- _Given text_
15 Truths And Values I Want My Future Kids To Understand

15 Truths And Values I Want My Future Kids To Understand

You are so loved.


Growing up, everything was laid out for you- what clothes to wear, what school to go to, which street to stay clear of, and also what you were allowed to eat. Thanks to our parents we had these embedded set of guidelines that have followed us all throughout our life.

Since we don't remember most of what was said, here are 15 things I want my future kids to know:

1. Find yourself 

Figure out what YOU are good at and what makes YOU unique.

2. Choose good friends 

Surround yourself with those that make you a better person

3. Be Honest and have Integrity 

C.S. Lewis said it best, "Integrity is doing the right thing when no one is looking."

4. Compliment Others 

See the good in others ad tell them as soon as you do. It can make someones day.

5. Go for it

Try everything out and see what you like!!

6. Study, Study, Study 

Gain all the knowledge and education you can. Trying hard will eventually pay off and gets you a long way in life.

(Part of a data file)
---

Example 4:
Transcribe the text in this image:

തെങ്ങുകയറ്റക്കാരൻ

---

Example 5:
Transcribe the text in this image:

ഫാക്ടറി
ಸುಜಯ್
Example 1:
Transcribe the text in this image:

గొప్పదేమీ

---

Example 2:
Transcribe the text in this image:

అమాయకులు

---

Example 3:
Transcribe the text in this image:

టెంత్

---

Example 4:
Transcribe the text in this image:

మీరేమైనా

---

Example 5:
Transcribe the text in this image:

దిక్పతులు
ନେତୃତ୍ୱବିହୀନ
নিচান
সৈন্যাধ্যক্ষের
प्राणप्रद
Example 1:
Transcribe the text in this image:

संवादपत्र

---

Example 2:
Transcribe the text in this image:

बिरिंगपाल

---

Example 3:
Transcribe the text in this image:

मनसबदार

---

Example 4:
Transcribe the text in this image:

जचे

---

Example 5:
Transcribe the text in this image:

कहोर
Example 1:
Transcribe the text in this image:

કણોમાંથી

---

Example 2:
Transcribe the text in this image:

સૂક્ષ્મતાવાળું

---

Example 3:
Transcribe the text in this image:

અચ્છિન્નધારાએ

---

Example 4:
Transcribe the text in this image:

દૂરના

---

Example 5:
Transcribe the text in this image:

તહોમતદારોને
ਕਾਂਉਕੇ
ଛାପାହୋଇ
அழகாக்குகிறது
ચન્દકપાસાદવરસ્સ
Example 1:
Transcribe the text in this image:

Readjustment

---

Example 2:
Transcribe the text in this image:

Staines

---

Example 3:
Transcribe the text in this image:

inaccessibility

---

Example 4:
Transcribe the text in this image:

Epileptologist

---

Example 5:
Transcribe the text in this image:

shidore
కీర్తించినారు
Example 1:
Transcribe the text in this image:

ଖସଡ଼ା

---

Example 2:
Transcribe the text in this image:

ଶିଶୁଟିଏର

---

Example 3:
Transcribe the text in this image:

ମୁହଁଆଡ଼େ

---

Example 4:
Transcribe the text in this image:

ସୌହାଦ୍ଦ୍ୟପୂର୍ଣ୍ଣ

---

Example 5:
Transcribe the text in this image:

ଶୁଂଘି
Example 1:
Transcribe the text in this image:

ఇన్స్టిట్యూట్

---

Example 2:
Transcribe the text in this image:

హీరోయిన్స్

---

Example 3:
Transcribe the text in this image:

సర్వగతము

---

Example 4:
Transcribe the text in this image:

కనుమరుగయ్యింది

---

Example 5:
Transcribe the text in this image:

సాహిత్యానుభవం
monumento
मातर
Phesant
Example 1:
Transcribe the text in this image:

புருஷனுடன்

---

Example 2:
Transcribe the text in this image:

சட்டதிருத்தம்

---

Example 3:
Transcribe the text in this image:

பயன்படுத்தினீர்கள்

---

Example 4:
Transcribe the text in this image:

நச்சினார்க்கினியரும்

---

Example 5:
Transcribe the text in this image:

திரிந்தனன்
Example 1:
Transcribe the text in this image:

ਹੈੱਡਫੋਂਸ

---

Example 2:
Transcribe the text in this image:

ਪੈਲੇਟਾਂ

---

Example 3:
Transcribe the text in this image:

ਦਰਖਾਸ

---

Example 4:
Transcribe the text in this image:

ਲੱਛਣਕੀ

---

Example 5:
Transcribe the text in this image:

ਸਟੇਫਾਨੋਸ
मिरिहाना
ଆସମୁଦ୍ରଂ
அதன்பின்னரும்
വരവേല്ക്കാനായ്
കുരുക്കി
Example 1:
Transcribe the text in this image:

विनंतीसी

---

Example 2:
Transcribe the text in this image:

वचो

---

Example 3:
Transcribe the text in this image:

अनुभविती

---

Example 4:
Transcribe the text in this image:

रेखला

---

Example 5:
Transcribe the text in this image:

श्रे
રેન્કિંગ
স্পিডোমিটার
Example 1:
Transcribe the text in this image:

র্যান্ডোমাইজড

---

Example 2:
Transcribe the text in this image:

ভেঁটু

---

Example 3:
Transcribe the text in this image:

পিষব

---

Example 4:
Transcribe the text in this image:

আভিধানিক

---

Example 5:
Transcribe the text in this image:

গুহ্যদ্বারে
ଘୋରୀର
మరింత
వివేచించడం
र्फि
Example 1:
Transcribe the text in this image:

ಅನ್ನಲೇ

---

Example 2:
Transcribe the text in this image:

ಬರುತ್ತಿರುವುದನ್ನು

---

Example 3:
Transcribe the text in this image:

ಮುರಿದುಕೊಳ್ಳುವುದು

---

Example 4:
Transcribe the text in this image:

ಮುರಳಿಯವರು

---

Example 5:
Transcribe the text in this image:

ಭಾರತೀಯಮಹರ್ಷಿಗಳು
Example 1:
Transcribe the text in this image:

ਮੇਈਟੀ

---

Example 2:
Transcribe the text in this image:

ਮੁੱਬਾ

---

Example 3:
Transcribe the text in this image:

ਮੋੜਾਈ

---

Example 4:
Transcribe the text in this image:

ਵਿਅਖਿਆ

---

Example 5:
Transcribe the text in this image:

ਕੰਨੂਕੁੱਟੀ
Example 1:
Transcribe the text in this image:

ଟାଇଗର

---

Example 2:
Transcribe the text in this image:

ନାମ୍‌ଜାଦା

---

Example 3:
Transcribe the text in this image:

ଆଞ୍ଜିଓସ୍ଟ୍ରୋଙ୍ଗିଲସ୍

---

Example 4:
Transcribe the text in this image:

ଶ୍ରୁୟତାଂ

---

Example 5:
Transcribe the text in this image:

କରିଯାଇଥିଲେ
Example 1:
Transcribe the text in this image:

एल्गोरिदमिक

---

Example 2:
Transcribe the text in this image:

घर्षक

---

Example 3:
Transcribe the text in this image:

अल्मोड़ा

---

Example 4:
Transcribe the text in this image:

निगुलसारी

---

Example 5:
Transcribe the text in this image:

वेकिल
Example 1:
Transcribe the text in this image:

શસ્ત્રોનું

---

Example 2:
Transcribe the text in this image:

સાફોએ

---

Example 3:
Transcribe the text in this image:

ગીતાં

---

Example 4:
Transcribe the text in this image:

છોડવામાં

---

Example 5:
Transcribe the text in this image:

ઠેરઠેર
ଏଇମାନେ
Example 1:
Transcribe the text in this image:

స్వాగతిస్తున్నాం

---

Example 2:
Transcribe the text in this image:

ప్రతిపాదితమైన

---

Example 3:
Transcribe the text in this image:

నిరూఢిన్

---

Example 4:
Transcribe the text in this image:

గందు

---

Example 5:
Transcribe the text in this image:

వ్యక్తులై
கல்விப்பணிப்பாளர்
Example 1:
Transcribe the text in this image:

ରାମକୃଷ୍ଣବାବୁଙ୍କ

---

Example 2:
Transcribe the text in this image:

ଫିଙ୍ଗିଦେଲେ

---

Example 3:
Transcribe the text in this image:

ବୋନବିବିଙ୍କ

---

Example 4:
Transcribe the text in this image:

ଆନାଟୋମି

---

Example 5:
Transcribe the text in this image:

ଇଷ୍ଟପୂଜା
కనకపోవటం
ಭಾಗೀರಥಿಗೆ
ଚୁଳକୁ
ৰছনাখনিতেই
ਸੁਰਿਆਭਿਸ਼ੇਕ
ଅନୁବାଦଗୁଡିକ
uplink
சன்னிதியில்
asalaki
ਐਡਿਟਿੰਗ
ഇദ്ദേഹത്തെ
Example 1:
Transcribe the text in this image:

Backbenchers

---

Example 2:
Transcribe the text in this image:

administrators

- _Directive 1_
Answer these from the truths-and-values list:
(a) Who is quoted on integrity?
(b) What number is given to the item "Choose good friends"?
(c) Under "Study, Study, Study", what does trying hard eventually do?
- _Directive 2_
Copy the part of the truths-and-values list that opens with the words "Surround yourself with" and closes with "make someones day.".
The listing plays no part in the work here.

- _Problem solution 1_
(a) C.S. Lewis
(b) 2
(c) It will eventually pay off and gets you a long way in life.

- _Problem solution 2_
Surround yourself with those that make you a better person

3. Be Honest and have Integrity 

C.S. Lewis said it best, "Integrity is doing the right thing when no one is looking."

4. Compliment Others 

See the good in others ad tell them as soon as you do. It can make someones day.